Warren Smith, Director of the UK’s Digital Marketplace, has been thinking hard about how to support this shift. As he said at the International Open Data Conference 2018 in Buenos Aires, “User-centered design should be the norm. This requires first understanding what the problems are that you’re trying to solve, for whom, and who needs to be engaged. Fundamentally, open contracting is about how procurement data can help solve people’s felt needs.”
Designing for use also involves deconstructing the black box of political will and thinking much harder about the incentives of different actors to engage with transparency and accountability interventions. As Mushtaq Khan from SOAS — who is running a huge new anti-corruption evidence program — put it: if you can’t say who will do what with your intervention (and why it is in their interest), you don’t have an anti-corruption strategy.

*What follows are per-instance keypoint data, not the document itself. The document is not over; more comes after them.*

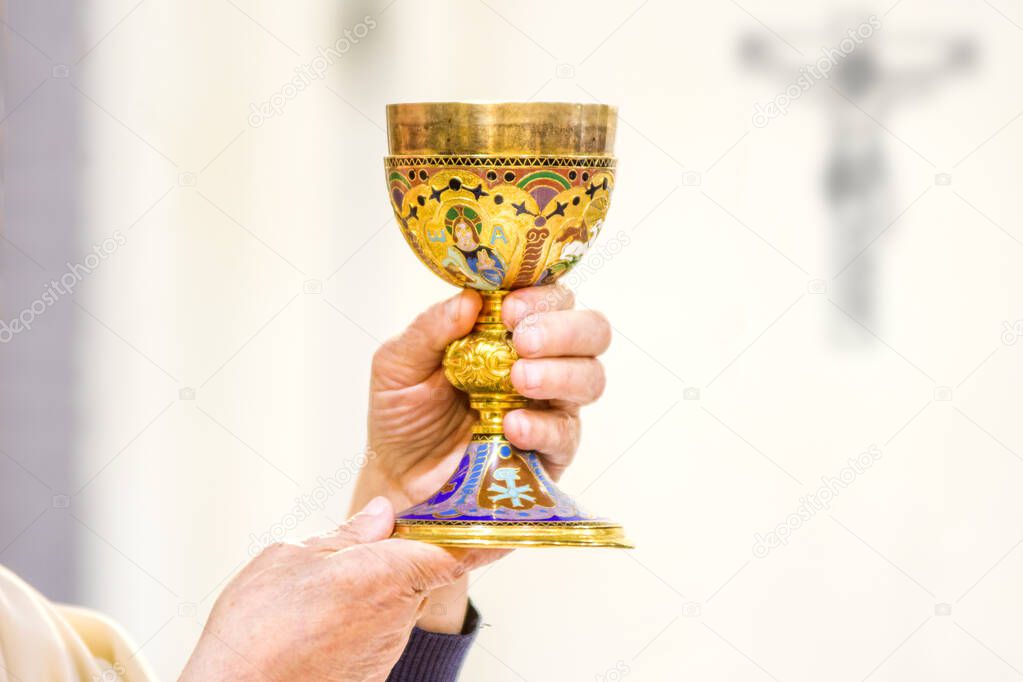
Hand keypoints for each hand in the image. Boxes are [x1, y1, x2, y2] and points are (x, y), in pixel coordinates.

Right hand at [181, 497, 477, 681]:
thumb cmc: (257, 630)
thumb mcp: (292, 557)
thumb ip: (346, 535)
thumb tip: (382, 514)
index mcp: (387, 575)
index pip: (458, 551)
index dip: (488, 534)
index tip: (509, 522)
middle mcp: (397, 616)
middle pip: (420, 572)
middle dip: (400, 554)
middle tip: (366, 540)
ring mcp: (385, 649)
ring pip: (393, 602)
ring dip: (371, 588)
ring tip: (319, 589)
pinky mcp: (369, 672)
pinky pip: (374, 632)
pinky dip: (355, 618)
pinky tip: (315, 619)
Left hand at [351, 284, 610, 631]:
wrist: (396, 477)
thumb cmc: (403, 413)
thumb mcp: (399, 364)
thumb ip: (430, 329)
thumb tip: (469, 300)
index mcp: (509, 329)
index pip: (550, 296)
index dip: (540, 296)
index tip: (509, 309)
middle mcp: (541, 361)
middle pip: (591, 330)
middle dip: (564, 330)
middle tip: (523, 342)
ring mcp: (551, 406)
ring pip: (591, 377)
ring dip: (560, 374)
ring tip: (519, 381)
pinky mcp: (550, 452)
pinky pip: (566, 434)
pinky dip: (542, 426)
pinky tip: (512, 425)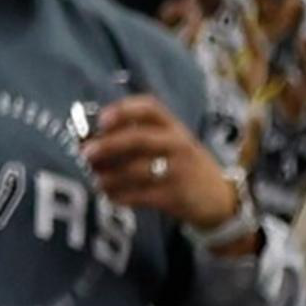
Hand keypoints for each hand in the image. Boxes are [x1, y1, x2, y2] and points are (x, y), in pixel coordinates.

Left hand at [80, 94, 239, 231]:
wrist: (219, 198)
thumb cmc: (180, 164)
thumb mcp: (169, 143)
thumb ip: (135, 137)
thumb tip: (87, 141)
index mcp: (173, 126)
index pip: (150, 107)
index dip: (123, 110)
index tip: (101, 119)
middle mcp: (178, 144)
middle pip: (138, 138)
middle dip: (108, 145)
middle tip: (86, 153)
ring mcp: (179, 170)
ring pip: (135, 170)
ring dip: (109, 176)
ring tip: (96, 180)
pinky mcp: (176, 196)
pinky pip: (140, 195)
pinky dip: (120, 196)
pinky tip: (110, 195)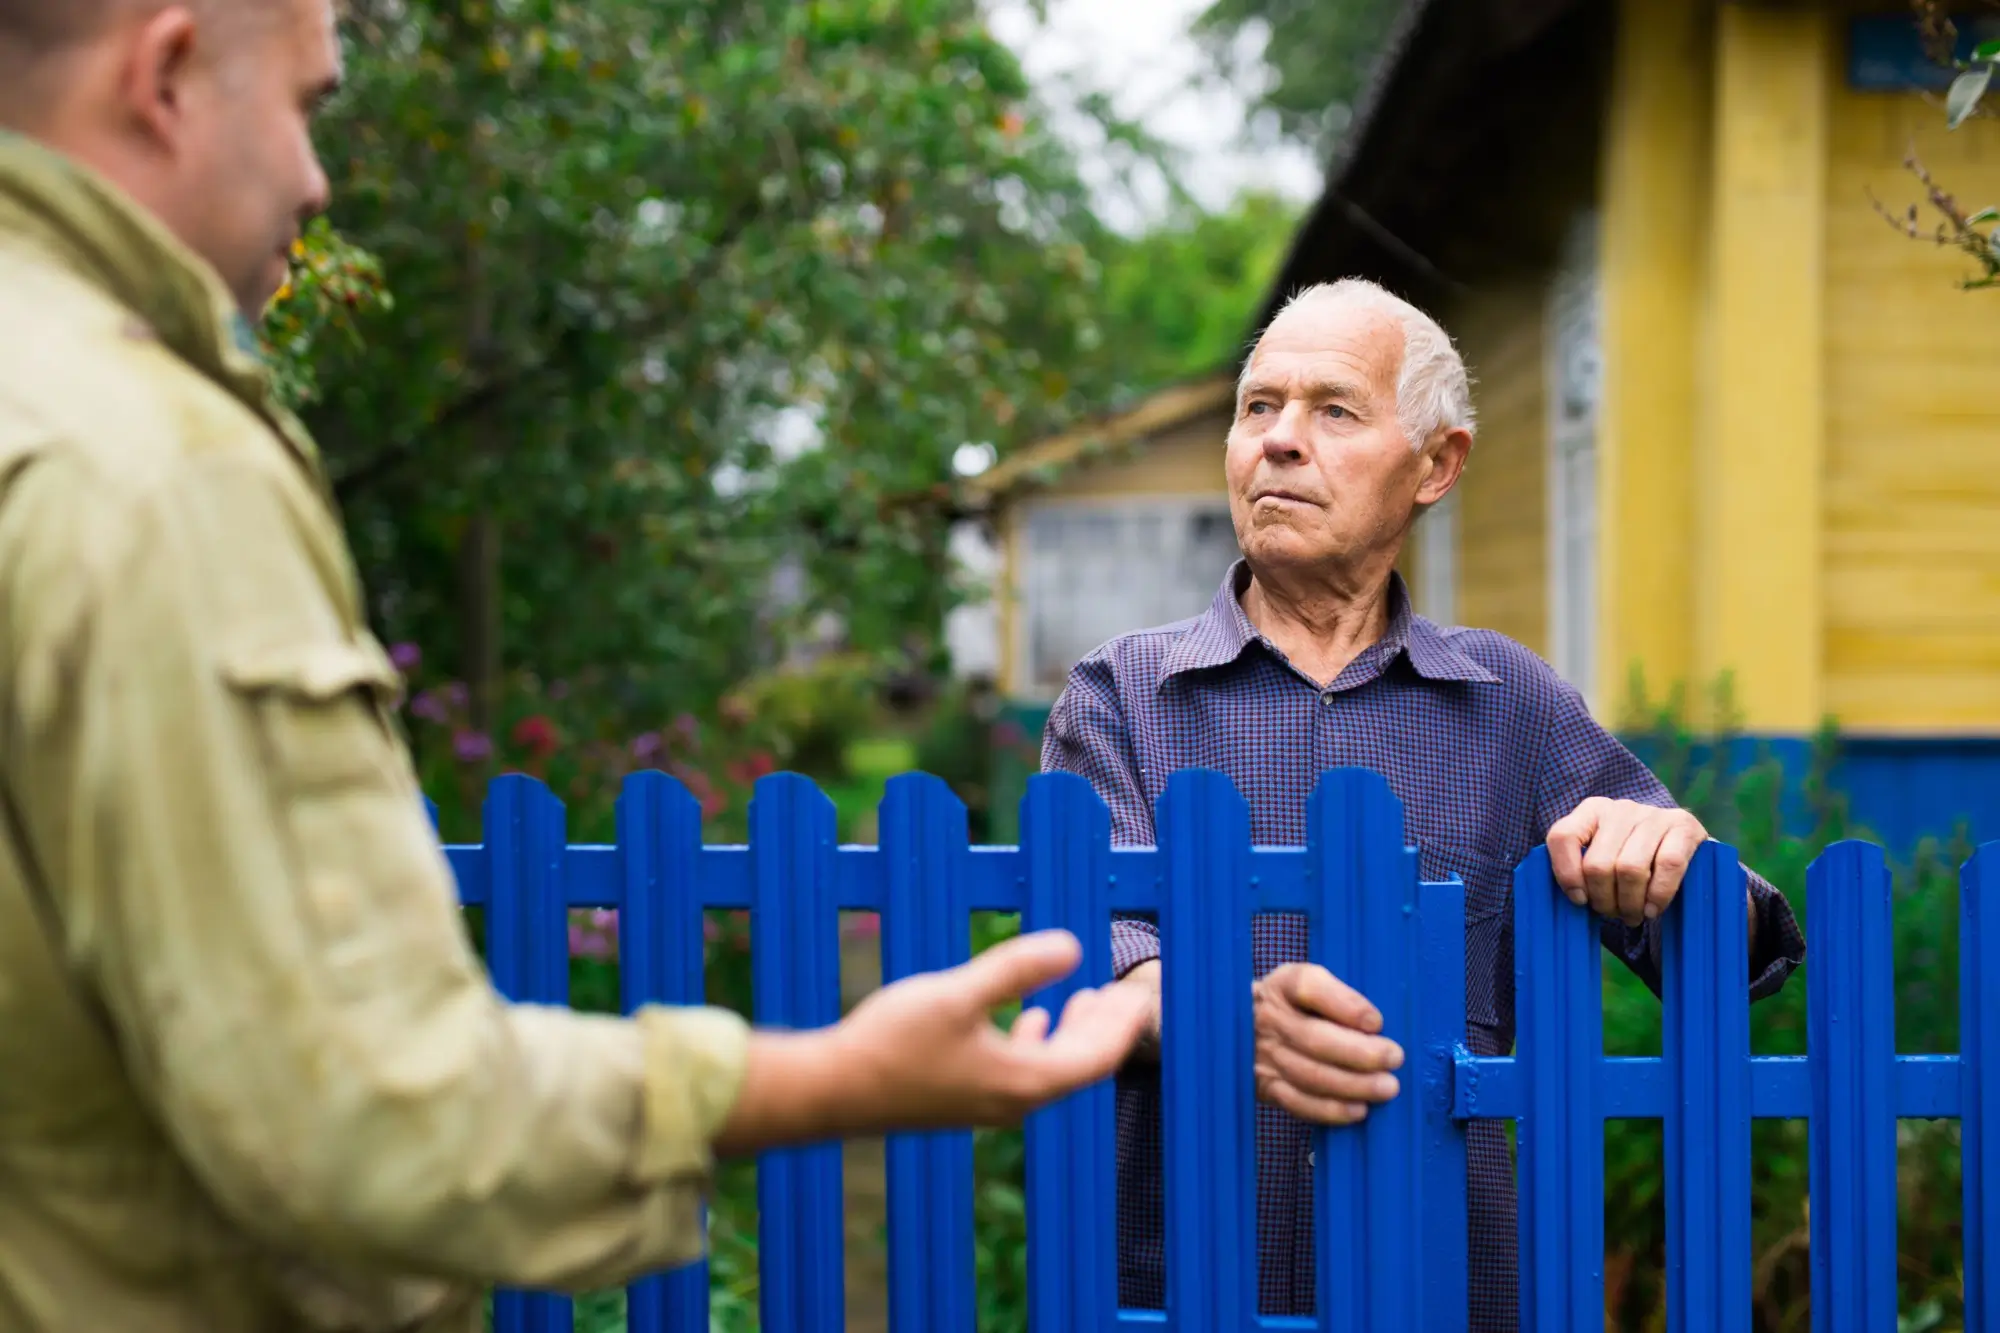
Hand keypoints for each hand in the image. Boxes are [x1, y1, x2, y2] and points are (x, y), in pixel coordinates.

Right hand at [716, 930, 1149, 1153]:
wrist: (832, 1090)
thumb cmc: (892, 1043)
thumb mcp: (958, 994)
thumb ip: (1016, 968)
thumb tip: (1075, 946)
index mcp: (1023, 1082)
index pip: (1096, 1056)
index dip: (1124, 1023)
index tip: (1143, 992)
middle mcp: (1013, 1101)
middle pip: (1079, 1065)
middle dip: (1107, 1026)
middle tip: (1128, 991)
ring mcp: (987, 1103)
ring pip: (1051, 1069)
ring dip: (1072, 1032)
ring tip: (1087, 998)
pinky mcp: (963, 1098)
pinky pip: (1022, 1072)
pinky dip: (1038, 1042)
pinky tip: (1028, 1019)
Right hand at [1252, 962, 1402, 1125]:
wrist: (1249, 1027)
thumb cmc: (1297, 1006)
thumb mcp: (1311, 985)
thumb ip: (1341, 998)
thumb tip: (1379, 1027)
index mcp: (1284, 984)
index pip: (1308, 987)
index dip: (1345, 1005)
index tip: (1376, 1022)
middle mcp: (1270, 1019)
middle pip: (1314, 1038)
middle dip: (1360, 1052)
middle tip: (1394, 1058)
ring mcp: (1265, 1055)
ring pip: (1310, 1074)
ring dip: (1353, 1085)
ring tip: (1386, 1087)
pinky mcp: (1266, 1086)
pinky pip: (1298, 1102)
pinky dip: (1331, 1110)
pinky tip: (1359, 1110)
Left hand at [1546, 798, 1705, 926]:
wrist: (1682, 845)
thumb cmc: (1631, 858)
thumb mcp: (1602, 856)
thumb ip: (1582, 869)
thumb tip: (1575, 898)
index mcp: (1592, 811)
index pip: (1563, 836)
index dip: (1566, 874)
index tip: (1579, 900)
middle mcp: (1621, 809)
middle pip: (1598, 864)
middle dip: (1603, 899)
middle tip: (1613, 913)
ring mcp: (1654, 815)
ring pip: (1630, 868)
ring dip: (1629, 903)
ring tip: (1632, 915)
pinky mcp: (1684, 827)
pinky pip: (1668, 865)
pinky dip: (1658, 895)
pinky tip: (1653, 909)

So, our positive fiscal future sees a change in culture toward openness, engagement, and results. This change process will involve sustained, repeated interaction. Think of open contracting, budgets, extractives, etc. as a long (and winding) journey rather than a single destination. Over time, the more that users are engaged in designing these processes, and the more that government responds to that engagement, the deeper insight and reform will go. It will take political leadership and changed incentives to embed data, monitoring, and feedback into our fiscal future and to shift the equilibrium of interests so ordinary people and businesses win. But, when they do, they will have a stake in defending the progress.
Impact-focused transparency and accountability interventions will involve engaging new allies, such as public information regulators who are mandated by governments to steward data and information in a big data age. And there will be new challenges, such as the bias coded into artificial intelligence and machine learning applications.
Thinking this way about fiscal governance will identify use cases for AI as opposed to just thinking about how AI will change fiscal governance. Are we enabling a shift from interacting with government that is slow, confusing, and frustrating to one that is fast, simple, and [relatively] empathetic? It’s not about the interface, but the interaction. It’s not about the process itself, but its beneficiaries. It’s not about mining big data for problems, but identifying what data is needed to generate solutions.
We are still a long way from asking the right questions for AI and machine learning to make the best use of the data that is becoming available. It means thinking through the problems first and involving the right people in that process. How can we improve the quality of the meals we provide as a city in schools and prisons and support local business, for instance? How can we provide more affordable health care for citizens?
Of course, the pace of change as the machines take over will be a challenge for many fiscal governance experts. To borrow (brazenly) from Matt Levine, one can imagine a conversation at The Open Contracting Partnership (OCP) in 2022 that goes something like this:
OCP Director: Awesome. We have a new machine learning algorithm that can evaluate all our OCDS user interventions to maximize our impact.
Frontline advocate: Great, that will be very useful to me.
OCP Director: You mean you will be very useful to it.
Advocate: What?
OCP Director: It’s your boss now.
Megatron 3000: Greetings.
Advocate: What?
OCP Director: Don’t worry, it’s my boss now too.
Megatron 3000: Thank you. Please have one million use case mappings, technical architecture reports, and user-centred design consultation plans for me to evaluate on my desk by close of business today…
Fortunately, before Megatron, we still have some time and a lot of work to do to get us on the right path. Now get to work Humans!